Assignment:
Could you tally the lines of the entries that carry the string "dosis"? Reply with the number and nothing more.

Available data:

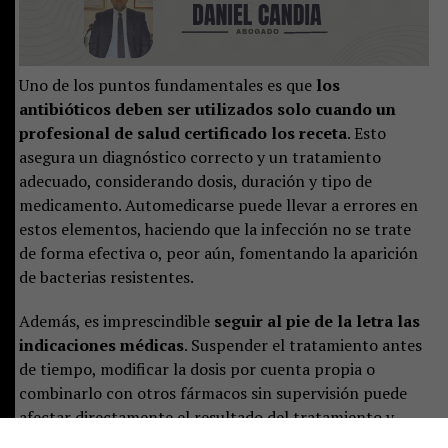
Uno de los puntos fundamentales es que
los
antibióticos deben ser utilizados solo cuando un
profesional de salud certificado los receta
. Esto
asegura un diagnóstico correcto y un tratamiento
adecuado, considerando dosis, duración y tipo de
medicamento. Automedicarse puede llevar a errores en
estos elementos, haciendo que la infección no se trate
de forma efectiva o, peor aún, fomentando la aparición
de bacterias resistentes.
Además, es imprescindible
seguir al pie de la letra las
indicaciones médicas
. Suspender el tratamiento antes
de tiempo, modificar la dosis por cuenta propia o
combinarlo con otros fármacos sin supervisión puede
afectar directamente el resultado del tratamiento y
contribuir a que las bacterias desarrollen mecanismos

---

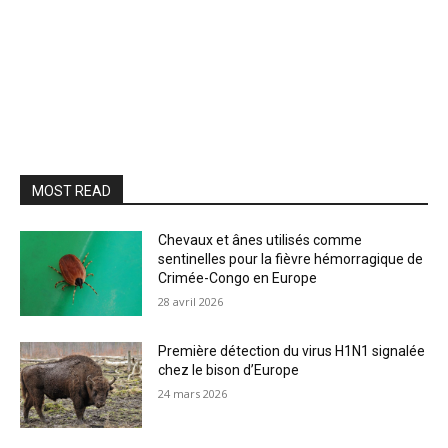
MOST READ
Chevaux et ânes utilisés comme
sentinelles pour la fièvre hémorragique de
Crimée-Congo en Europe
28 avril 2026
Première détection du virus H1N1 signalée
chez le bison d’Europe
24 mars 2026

Result of this exercise:
2